Material provided below:

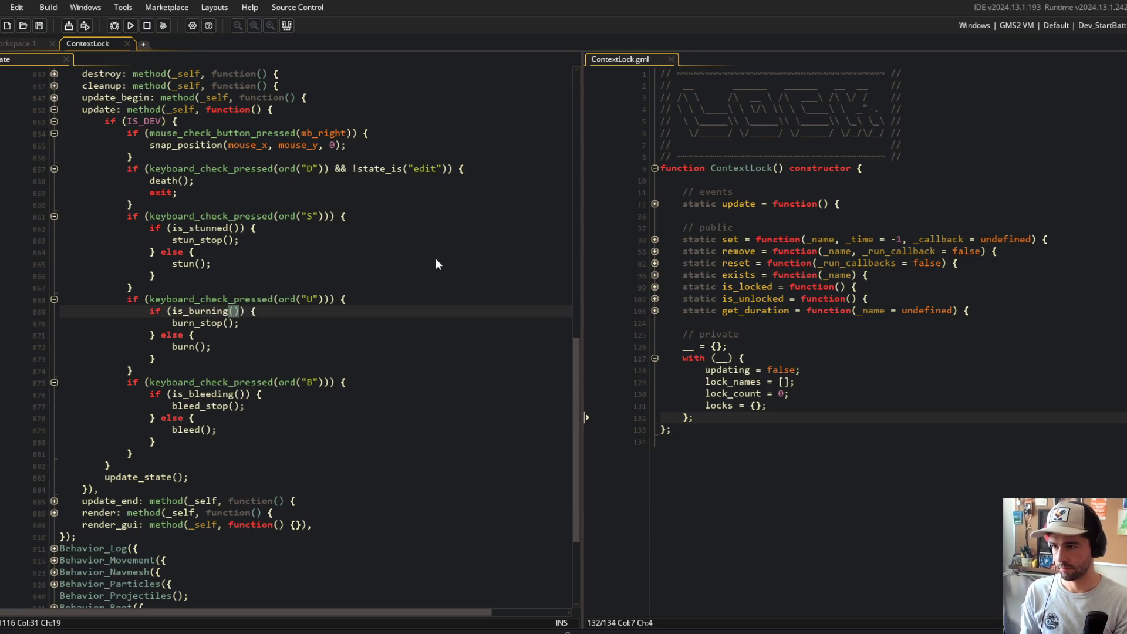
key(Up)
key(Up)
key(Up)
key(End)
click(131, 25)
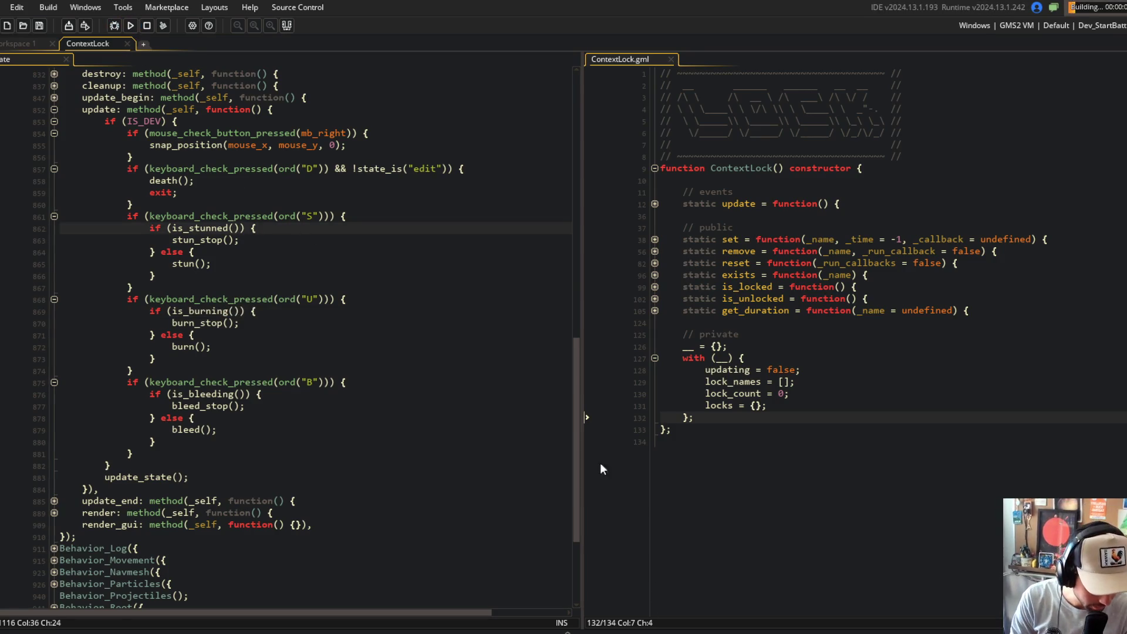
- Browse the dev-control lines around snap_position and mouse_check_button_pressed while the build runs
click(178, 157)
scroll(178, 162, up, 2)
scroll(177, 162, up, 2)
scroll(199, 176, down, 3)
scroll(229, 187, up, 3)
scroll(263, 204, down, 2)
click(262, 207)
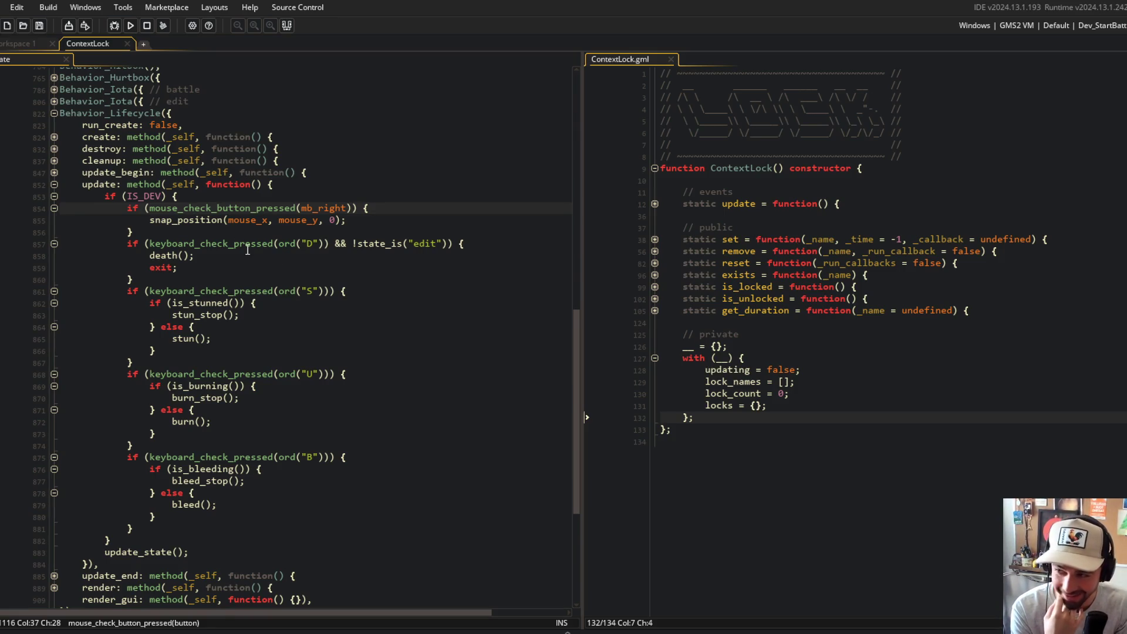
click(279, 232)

End of Material provided.

• Exercise aim: Working from the line with "click(178, 157)" to the last line of the material above, repeat each line exactly and leave out the pictures.

• Exercise output:
click(178, 157)
scroll(178, 162, up, 2)
scroll(177, 162, up, 2)
scroll(199, 176, down, 3)
scroll(229, 187, up, 3)
scroll(263, 204, down, 2)
click(262, 207)
click(279, 232)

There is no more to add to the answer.